= Task details =
On every line of the listing, check for "more"; copy the lines that have it.

= Exercise input =
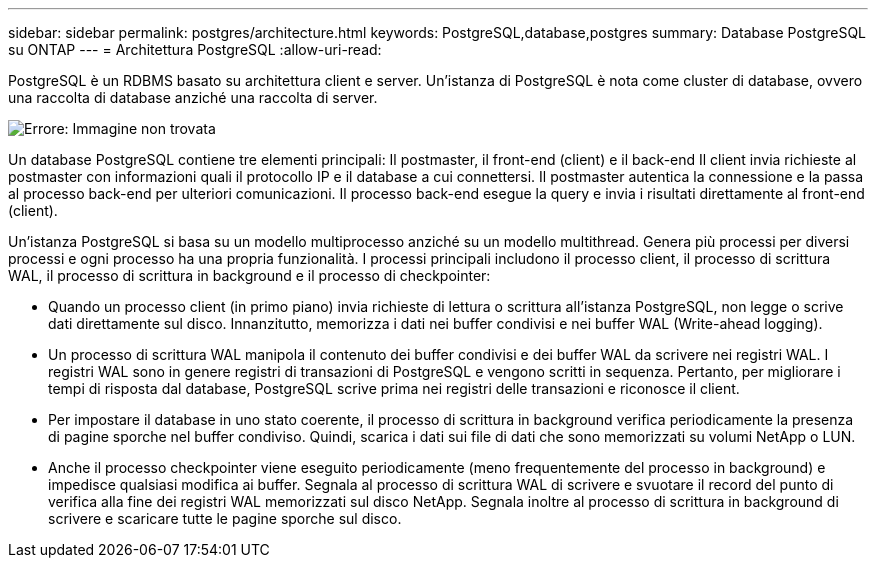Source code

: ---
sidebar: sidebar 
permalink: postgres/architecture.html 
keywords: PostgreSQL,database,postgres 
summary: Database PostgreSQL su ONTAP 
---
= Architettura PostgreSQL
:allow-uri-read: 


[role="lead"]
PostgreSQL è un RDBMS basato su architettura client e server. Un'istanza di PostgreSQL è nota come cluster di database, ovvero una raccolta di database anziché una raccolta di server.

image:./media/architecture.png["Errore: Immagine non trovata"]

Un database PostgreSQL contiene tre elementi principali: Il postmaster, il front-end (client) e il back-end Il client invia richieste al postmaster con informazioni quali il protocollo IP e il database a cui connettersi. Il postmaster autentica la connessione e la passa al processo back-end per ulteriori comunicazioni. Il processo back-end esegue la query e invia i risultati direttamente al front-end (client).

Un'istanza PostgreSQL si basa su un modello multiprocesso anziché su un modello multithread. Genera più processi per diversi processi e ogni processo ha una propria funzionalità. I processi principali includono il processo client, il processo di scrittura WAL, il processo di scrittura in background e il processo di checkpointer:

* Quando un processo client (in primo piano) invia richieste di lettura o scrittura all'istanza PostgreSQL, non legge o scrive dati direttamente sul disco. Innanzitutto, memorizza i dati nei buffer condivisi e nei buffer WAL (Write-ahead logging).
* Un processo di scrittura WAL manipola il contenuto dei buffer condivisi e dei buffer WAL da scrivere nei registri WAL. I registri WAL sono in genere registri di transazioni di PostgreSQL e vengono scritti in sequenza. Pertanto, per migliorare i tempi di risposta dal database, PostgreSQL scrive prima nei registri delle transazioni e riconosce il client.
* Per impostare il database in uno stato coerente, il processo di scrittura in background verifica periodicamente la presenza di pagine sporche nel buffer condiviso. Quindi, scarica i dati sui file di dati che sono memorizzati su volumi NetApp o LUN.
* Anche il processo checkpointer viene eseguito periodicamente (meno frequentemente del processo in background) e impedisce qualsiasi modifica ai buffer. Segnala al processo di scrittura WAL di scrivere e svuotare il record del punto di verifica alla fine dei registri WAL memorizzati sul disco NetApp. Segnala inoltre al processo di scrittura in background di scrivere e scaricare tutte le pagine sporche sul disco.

--

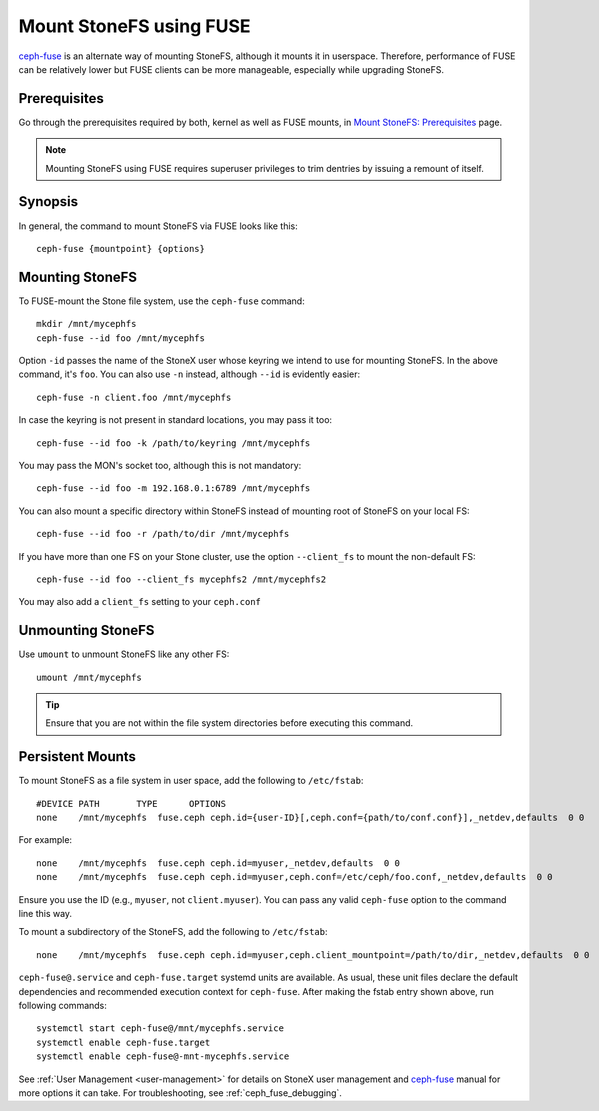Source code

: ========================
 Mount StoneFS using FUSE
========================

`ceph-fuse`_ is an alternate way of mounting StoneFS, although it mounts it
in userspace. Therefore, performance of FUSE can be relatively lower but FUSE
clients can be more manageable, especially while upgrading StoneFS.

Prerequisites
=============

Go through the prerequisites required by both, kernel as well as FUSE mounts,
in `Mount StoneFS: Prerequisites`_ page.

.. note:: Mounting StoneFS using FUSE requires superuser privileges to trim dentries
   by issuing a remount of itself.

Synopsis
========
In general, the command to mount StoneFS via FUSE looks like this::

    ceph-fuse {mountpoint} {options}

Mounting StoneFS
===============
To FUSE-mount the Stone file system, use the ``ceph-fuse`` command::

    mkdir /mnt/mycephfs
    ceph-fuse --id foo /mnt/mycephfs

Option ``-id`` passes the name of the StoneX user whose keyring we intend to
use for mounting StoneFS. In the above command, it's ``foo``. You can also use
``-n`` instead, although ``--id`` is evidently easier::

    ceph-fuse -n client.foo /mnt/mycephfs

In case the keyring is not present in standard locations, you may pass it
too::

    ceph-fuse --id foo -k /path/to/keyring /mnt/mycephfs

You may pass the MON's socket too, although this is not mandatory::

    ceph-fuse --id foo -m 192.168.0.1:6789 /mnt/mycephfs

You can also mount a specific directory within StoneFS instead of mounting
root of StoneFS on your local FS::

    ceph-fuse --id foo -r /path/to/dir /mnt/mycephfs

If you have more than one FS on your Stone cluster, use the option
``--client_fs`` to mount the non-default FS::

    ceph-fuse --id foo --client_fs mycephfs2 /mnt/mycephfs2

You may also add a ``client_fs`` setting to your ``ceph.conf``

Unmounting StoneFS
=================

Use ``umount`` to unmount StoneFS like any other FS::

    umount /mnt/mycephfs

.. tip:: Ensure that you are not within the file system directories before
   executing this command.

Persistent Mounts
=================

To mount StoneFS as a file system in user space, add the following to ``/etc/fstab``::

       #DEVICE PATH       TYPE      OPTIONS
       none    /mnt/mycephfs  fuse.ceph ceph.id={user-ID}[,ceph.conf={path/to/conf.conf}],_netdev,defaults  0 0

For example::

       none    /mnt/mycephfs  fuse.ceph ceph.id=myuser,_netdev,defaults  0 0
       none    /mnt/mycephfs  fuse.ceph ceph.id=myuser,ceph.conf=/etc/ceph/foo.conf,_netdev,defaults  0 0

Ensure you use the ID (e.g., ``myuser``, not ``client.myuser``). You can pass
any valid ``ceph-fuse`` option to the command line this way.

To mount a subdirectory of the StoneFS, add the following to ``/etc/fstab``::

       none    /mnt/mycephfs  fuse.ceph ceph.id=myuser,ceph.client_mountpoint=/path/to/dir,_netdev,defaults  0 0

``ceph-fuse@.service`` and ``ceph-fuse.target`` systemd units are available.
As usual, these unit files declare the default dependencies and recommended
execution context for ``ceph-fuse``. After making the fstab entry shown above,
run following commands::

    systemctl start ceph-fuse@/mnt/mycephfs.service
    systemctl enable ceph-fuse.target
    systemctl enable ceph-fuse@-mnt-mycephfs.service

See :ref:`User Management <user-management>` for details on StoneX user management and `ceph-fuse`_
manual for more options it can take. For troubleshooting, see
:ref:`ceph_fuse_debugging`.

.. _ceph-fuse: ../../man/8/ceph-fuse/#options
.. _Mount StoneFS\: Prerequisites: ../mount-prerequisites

...

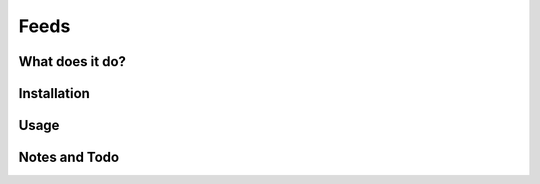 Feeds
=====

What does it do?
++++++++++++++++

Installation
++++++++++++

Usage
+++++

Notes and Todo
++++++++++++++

= Expected output =
clients can be more manageable, especially while upgrading StoneFS.
If you have more than one FS on your Stone cluster, use the option
manual for more options it can take. For troubleshooting, see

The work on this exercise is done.